In the window that pops up, click “Add a new forest” and type your Domain name in to the box and click Next.

Type in a password for the DSRM and click Next again for the following pages (unless you want to set something specific, the defaults are fine). Once you’re on the Prerequisites Check You’ll need to click Install. There will be a warning about the server automatically rebooting on this page too. After it’s finished it’ll automatically reboot Windows, this can take a while!

Once the server has booted, you’ll have a working Domain Controller! However it could use some DHCP goodness and a client windows computer.

DHCP Setup

The next step is configuring DHCP. In the Server Management dashboard click the yellow notification and then “Complete DHCP configuration”.

Click “Next”, “Commit”, “Close” and you’re done. Now go “Tools” and “DHCP”, expand the tree where the servers name is and right click on IPv4 and click “New Scope”.

Create a name for the scope then set a range for DHCP to use. I set this to 192.168.64.100-192.168.64.254. The subnet area should auto fill.

In the next window you can set a range for it NOT to use however I left this blank.

After that is the DHCP lease duration. The default of 8 days is fine for LAB use so L’ll be leaving it set to that. A situation where you would need a short lease time is if you have WiFi networks where many people are connecting different devices and the leases would get used up fast.

Keep clicking next and make sure “Yes, I want to configure these options now” is selected. The page after that is called “Router (Default Gateway)“, this is where we tell clients the IP address of the pfSense router. If you’re using the game address as i have been, set it to 192.168.64.1 and click add.

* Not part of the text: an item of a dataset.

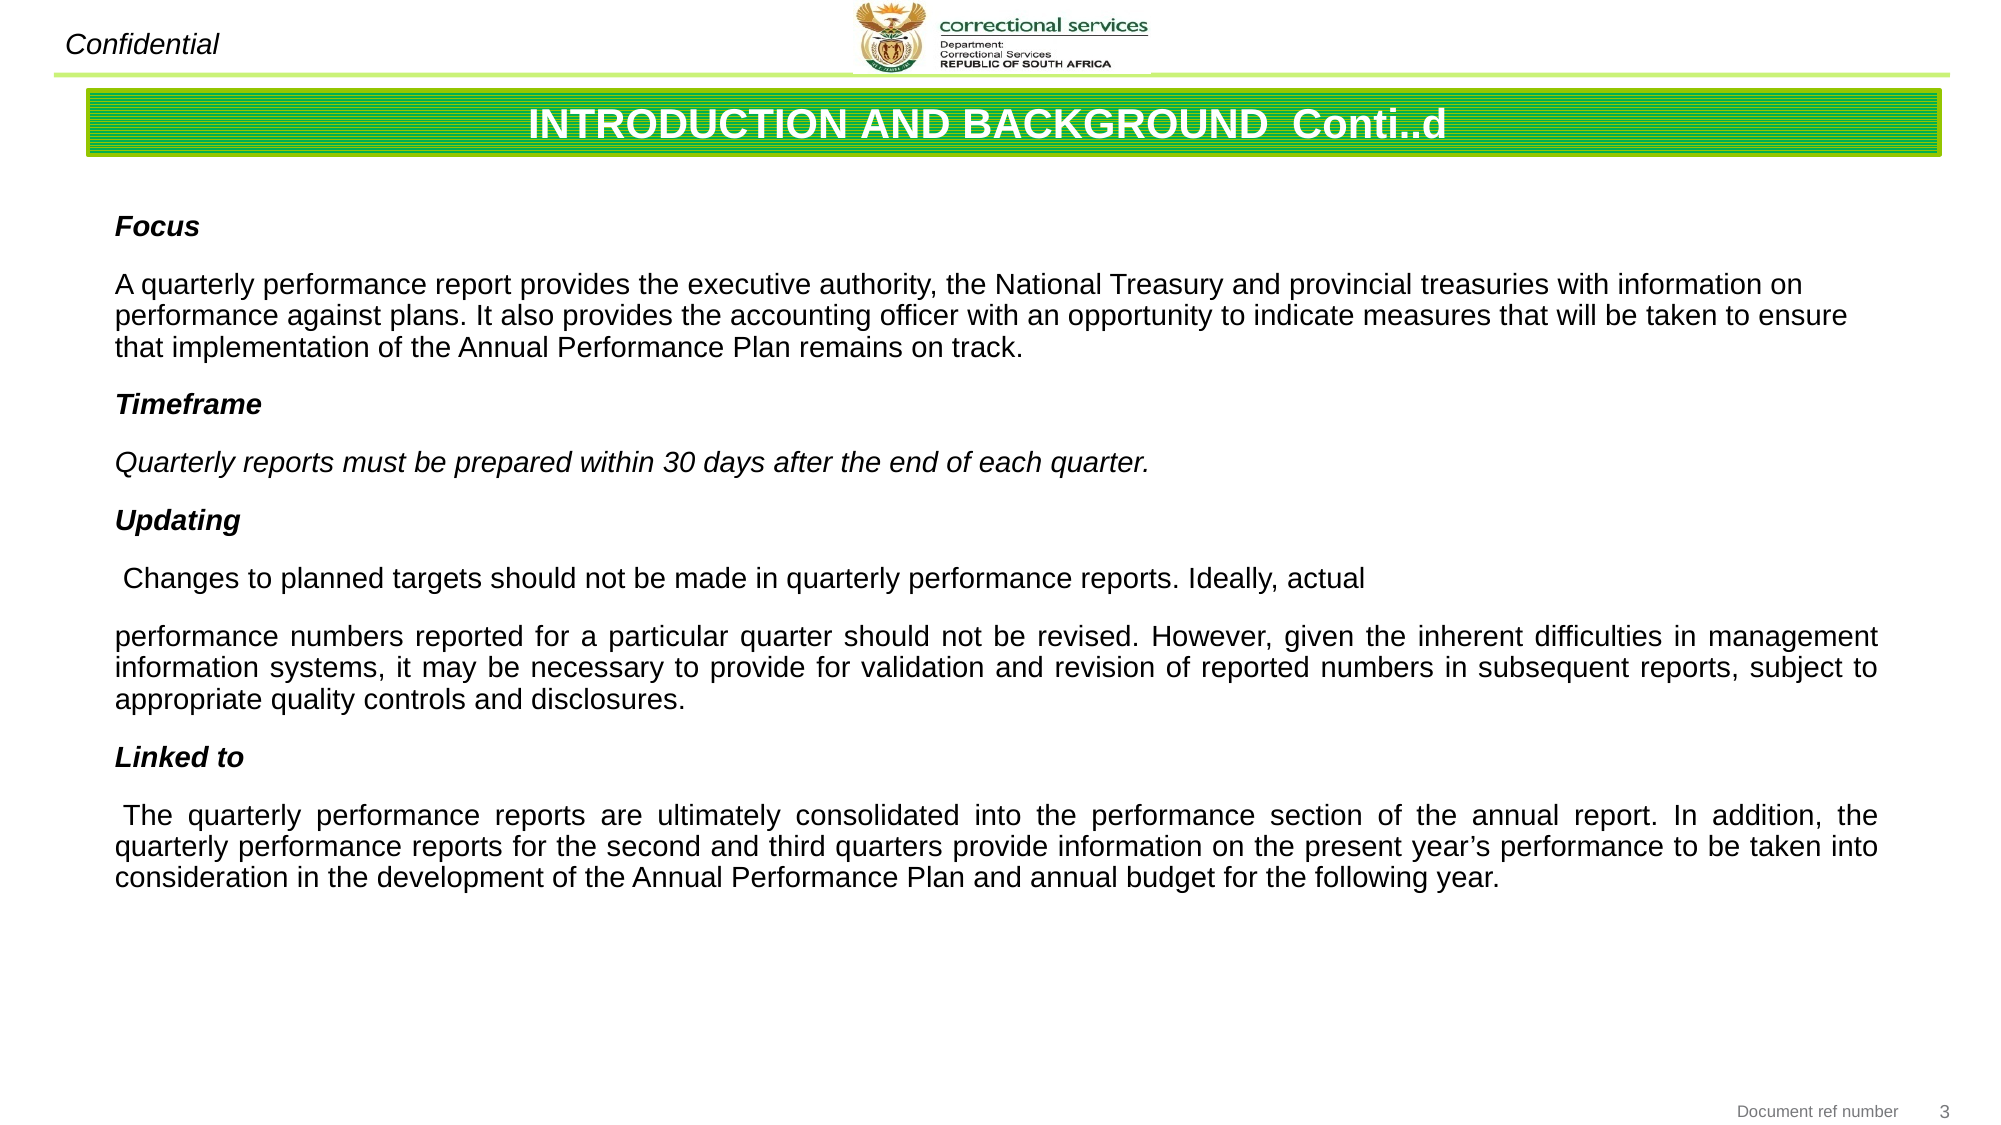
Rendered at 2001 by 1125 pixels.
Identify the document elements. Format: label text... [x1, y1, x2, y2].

text_box Focus A quarterly performance report provides the executive authority, the National Treasury and provincial treasuries with information on performance against plans. It also provides the accounting officer with an opportunity to indicate measures that will be taken to ensure that implementation of the Annual Performance Plan remains on track. Timeframe Quarterly reports must be prepared within 30 days after the end of each quarter. Updating Changes to planned targets should not be made in quarterly performance reports. Ideally, actual performance numbers reported for a particular quarter should not be revised. However, given the inherent difficulties in management information systems, it may be necessary to provide for validation and revision of reported numbers in subsequent reports, subject to appropriate quality controls and disclosures. Linked to The quarterly performance reports are ultimately consolidated into the performance section of the annual report. In addition, the quarterly performance reports for the second and third quarters provide information on the present year’s performance to be taken into consideration in the development of the Annual Performance Plan and annual budget for the following year. [99, 203, 1896, 999]
text_box INTRODUCTION AND BACKGROUND Conti..d [86, 88, 1942, 157]
picture [853, 0, 1151, 74]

On the “Domain Name and DNS Services” page the first entry should be the Windows Server itself, followed by the pfSense router.

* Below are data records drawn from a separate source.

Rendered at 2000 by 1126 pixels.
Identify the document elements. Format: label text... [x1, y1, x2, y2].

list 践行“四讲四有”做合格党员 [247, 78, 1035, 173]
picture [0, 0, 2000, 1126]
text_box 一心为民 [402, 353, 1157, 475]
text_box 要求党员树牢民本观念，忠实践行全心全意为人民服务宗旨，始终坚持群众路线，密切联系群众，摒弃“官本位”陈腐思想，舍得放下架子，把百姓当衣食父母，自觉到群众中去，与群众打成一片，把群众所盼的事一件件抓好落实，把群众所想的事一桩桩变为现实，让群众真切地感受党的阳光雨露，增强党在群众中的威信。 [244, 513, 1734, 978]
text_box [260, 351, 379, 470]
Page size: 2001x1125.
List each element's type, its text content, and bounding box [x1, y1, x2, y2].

Click though the following pages and select “Yes, I want to activate this scope now“, then “Finish” and now we’re done. Working DHCP!

pfSense Setup Wizard

For this we’ll just go through the initial Setup Wizard and setup only what we need to. Open up the web browser and type in the LAN address of pfSense (192.168.64.1 in my case). You’ll be presented with a page saying “There is a problem with this website’s security certificate.“, Click on “Continue to this website (not recommended).” and login to pfSense with the default Username “admin” and Password “pfsense“.

In the wizard set a host name of your choice, enter your domain name (my example is fishy.corp). Leaving the DNS blank is fine as it’ll be set by DHCP on the WAN interface.

Select your time zone from the drop down list.

On the WAN and LAN configuration pages you can click next as they have been configured on pfSense directly. Set a password, click “reload” and you’re done!

Adding a Windows 10 Client to the domain and Creating the first User

Now that we have the network setup and Windows Server 2016 configured we can add a Windows 10 client to the domain. I won’t go through the setup process of installing Windows 10 so I’ll presume you have a standard install of Windows 10 Pro with a local account created on the same network.

Adding the computer to the domain is very simple. Open the control panel, view by small icons and click on “System“. Next, under “Computer name, domain, and workgroup settings” click “Change settings” and click “Change…” in the windows that pops up.

In the “Member of” section click domain and type in the first part of your domain (in my example, it’s “fishy”). Enter the administrator details for the server as it’s the only account with permission to add computers to Active Directory at the moment and click “OK“.

Windows 10 will need to reboot after joining the domain.

Back on Windows Server 2016 go to the Server Manager and go to “Tools” then “Active Directory Users and Computers“. Right click on the domain, go “New” and click “Organizational Unit“. Name it and go “OK“. Right click inside it and go “New” then “User“. Fill in some random information and pick a login name and password that you can remember.

On the Windows 10 Client click “Other user” in the bottom left of the screen and type in the new username and password you set in Server 2016. You may need to set a new password and then it will login and you’ll be able to use the computer!